I have all my frames (and all other equipment also) marked w/ an engraving tool used etch metal. It doesn’t wear off and because it’s located on the end of top bar, I can tell when a frame has been reversed. By referring to my Equipment Inventory log, I can see that "frame 47" is a "deep frame", "Purchased from", and "assembled on". And from "date1" to "date2" it had a certain "type of foundation" and on "date2" that foundation was "changed to". I can also tell which frames are in the freezer 

I also use colored thumb tacks to QUICKLY note/locate certain frames. A black one means “move this frame to bottom chamber for Spring replacement”.


----------



## Michael Bush (Aug 2, 2002)

I always have some marking pens in my box so I just use them to put a dot on the frame that represents different things. I have five different colors already for queen marking. The blue dot ones are Dave W's 1 1/4" foundationless...


----------



## Chef Isaac (Jul 26, 2004)

Ford: Yes, diffacult to execute unless you are organized (not claiming at all that I am... heck... I do not even track the framesl ike I should!!) 

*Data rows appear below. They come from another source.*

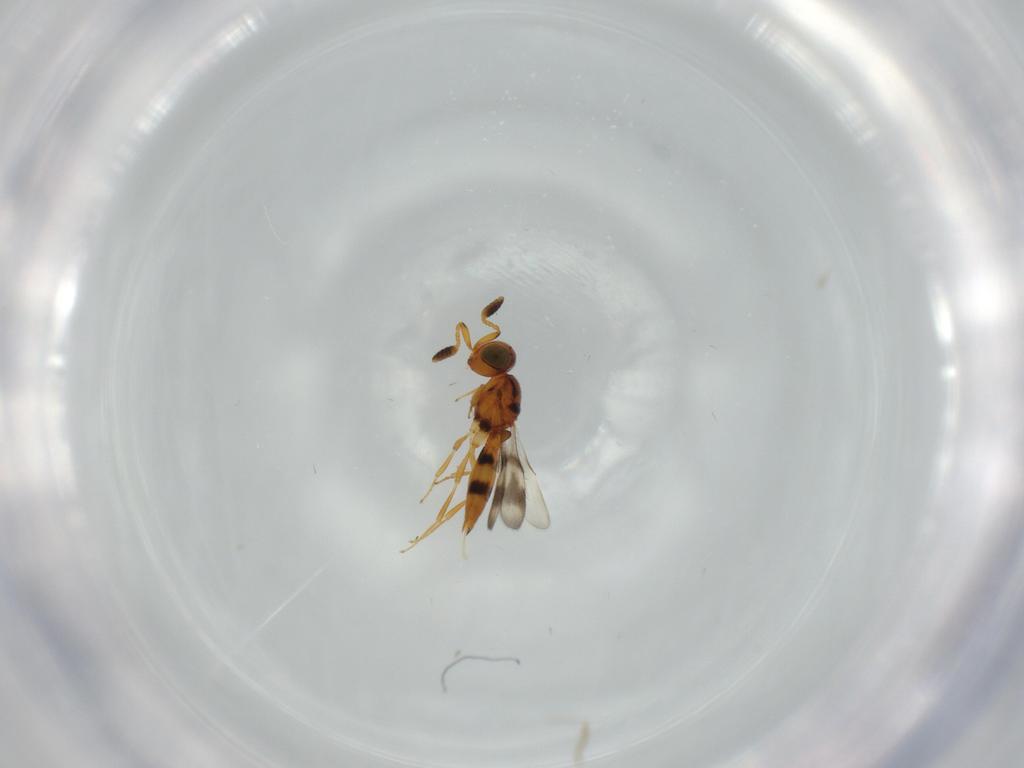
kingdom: Animalia
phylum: Arthropoda
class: Insecta
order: Hymenoptera
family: Scelionidae
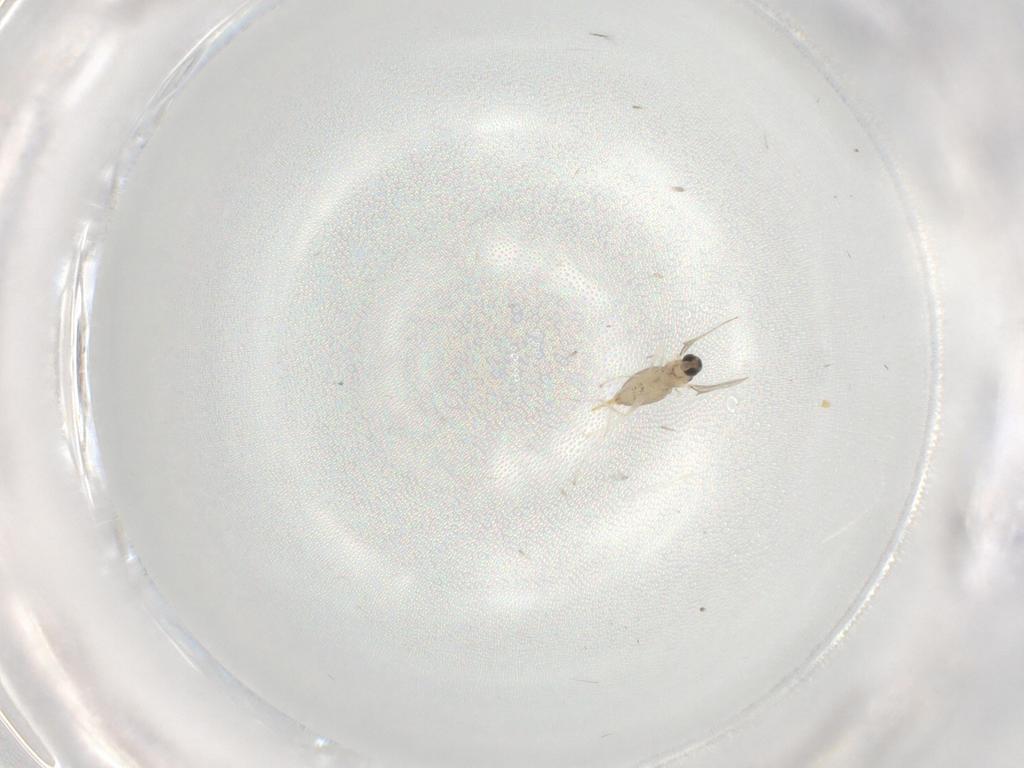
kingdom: Animalia
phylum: Arthropoda
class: Insecta
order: Diptera
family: Cecidomyiidae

You would change them every 5 years because the wax, as you know, is a sponge and one of the things the sponge can suck up is chemicals, virsus, etc.


----------



## nsmith1957 (Sep 7, 2006)

I am experimenting with starter strips. Some frames have a full sheet of foundation others don't. My reason for this experimentation is to determine how well the bees draw out the foundation. ie how straight and complete it is. Also doing this for conversion to small (normal) cell. My frames are standard wood frames. I use a black sharpie and wright on the top bar something like "LC-SSP" which would mean (L)arge (C)ell foundation with a (S)tarter (S)trip that is a (P)iece (doesn't go all the way across). Or Something like this "LC-SSF" meaning the same as before except with the "F" meaning "(F)ull" it goes all the way across. You could number it or letter anyway you want to show what ever you want. You could also give the frame a "Serial Number" then keep up with what the frame is by paper or computer methods.

A side note. The bees sometimes, not always, will not draw the (P)iece of foundation all the way across. This will cause frames next to it to have comb "bulges" on each end, which makes it difficult to remove from the hive body. Some of the comb on the (P) frames curves toward another frame at the ends and will be attached to the frame next to it eventually. So the Starter Strip MUST go all the way across the top of the frame. Somebody here could have probably told me this, if I would have asked. LOL Maybe someone could save me the trouble of experimentation by telling me what is the minimum depth a starter strip must be and get the bees to draw it out properly 99% if the time.


----------



## Aisha (May 2, 2007)

These are all great suggestions for tracking frames! I would never have thought of thumb tacks! 

This is why I love this forum!


----------



## ekrouse (Aug 26, 2004)

I use a wood burning pen / tool to mark both my black Pierco and wood frames. Of course I'm simploy marking a "V" for Housel positioning to indicate which side the "Y" is on ("V" is quicker to make and easier to see than a "Y"). I'm sure you can use it to mark numbers if you have the time.


----------



## Walt McBride (Apr 4, 2004)

On brood wax foundation combs: if they are dry and empty I hold them up to the sun, if I do not see light through the comb the comb goes to the melter.
Walt


----------



## wfarler (Jul 9, 2003)

*marking frames*

I use a permanent sharpie to mark the company name and foundation size. if there is a discernable housel position I used to put a 'Y' for orientation but don't bother if it is plastic. Now I don't even bother on wax since no one has convinced me.

I hear you should brand the boxes and frames if you are putting your hives into pollenination. 

To avoid chemical build up I don't use chemicals.


----------



## RBar (Jun 22, 2005)

And, I thought I was obsessive-compulsive...!
I do write (w/Sharpie) the size cell foundation used so I can move the larger cell to the outside, then eventually out altogether. -RBAR


----------



## Hobie (Jun 1, 2006)

Black permanent marker works on wood frames. I have frames marked "04" by the previous owner that are still legible. I have marked my new frames "2007" and "N" (for No foundation) where applicable. And 2 are labelled "comb honey".


----------



## Jeffzhear (Dec 2, 2006)

I also mark my frames with perm. magic marker. On one side is the year "07" on the other side I have a "1" or a "9" or nothing. The "1" is for 5.1 foundation; the "9" is for 4.9 and nothing indicates it's 5.4. Works for me.


----------